Jay Solo writes about the plight of former high tech workers now relegated to employment as cooks, baggage screeners, and other less glamorous–not to mention, lower paying, positions. I guess academics aren’t the only overtrained people having trouble finding work.

FILED UNDER: Economics and Business
James Joyner
About James Joyner
James Joyner is Professor and Department Head of Security Studies at Marine Corps University's Command and Staff College and a nonresident senior fellow at the Scowcroft Center for Strategy and Security at the Atlantic Council. He's a former Army officer and Desert Storm vet. Views expressed here are his own. Follow James on Twitter @DrJJoyner.


  1. Paul says:

    I’m not sure I agree with you. That is where many of them belong.

    (some background)
    I had my first paying geek job over 20 years ago while I was still in high school.
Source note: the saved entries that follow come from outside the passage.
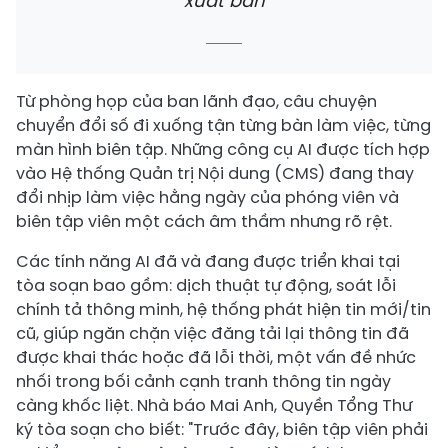
xuất bản
Từ phòng họp của ban lãnh đạo, câu chuyện
chuyển đổi số đi xuống tận từng bàn làm việc, từng
màn hình biên tập. Những công cụ AI được tích hợp
vào Hệ thống Quản trị Nội dung (CMS) đang thay
đổi nhịp làm việc hằng ngày của phóng viên và
biên tập viên một cách âm thầm nhưng rõ rệt.
Các tính năng AI đã và đang được triển khai tại
tòa soạn bao gồm: dịch thuật tự động, soát lỗi
chính tả thông minh, hệ thống phát hiện tin mới/tin
cũ, giúp ngăn chặn việc đăng tải lại thông tin đã
được khai thác hoặc đã lỗi thời, một vấn đề nhức
nhối trong bối cảnh cạnh tranh thông tin ngày
càng khốc liệt. Nhà báo Mai Anh, Quyền Tổng Thư
ký tòa soạn cho biết: "Trước đây, biên tập viên phải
While I have done plenty of other things along the way, the money has always been so good “geeking” that I have never strayed from it.

    When the internet boom started I billed my customers at the rate of $100/hr. I would go into companies and do “geek magic.” Many of the kids there that were making 20K a year would see how much I bill and try to jump in the biz.

    Will all due respect they did not have the 15 years in it that I did. So they would bill 40/hr. But they “faked it” at best. Now that there is less demand, these kids are going back the regular economy and leaving the geeking to the professionals.

    Jay says many of his pals are the qualified geeks. Could be.. To me, somebody whose claim to fame is Microsoft Exchange is a “Johnny come latley.” But the value of geeking HAS been undercut by people that think working with computers is somehow romantic and are willing to do it on the cheap. (There is nothing “magic” about computers, it is boring, dull work)

    So to got the the point of this long post… I don’t think it is a case of “overtrained people having trouble finding work.”

    I think it is a case of undertrained people not riding a gravy train anymore.

    But that is how I see it from my chair.


  2. Paul says:

    While my post above is longer than James’ original, I think my point is being proven to be true. The first 2 comments on his board are EXACTLY what I am talking about.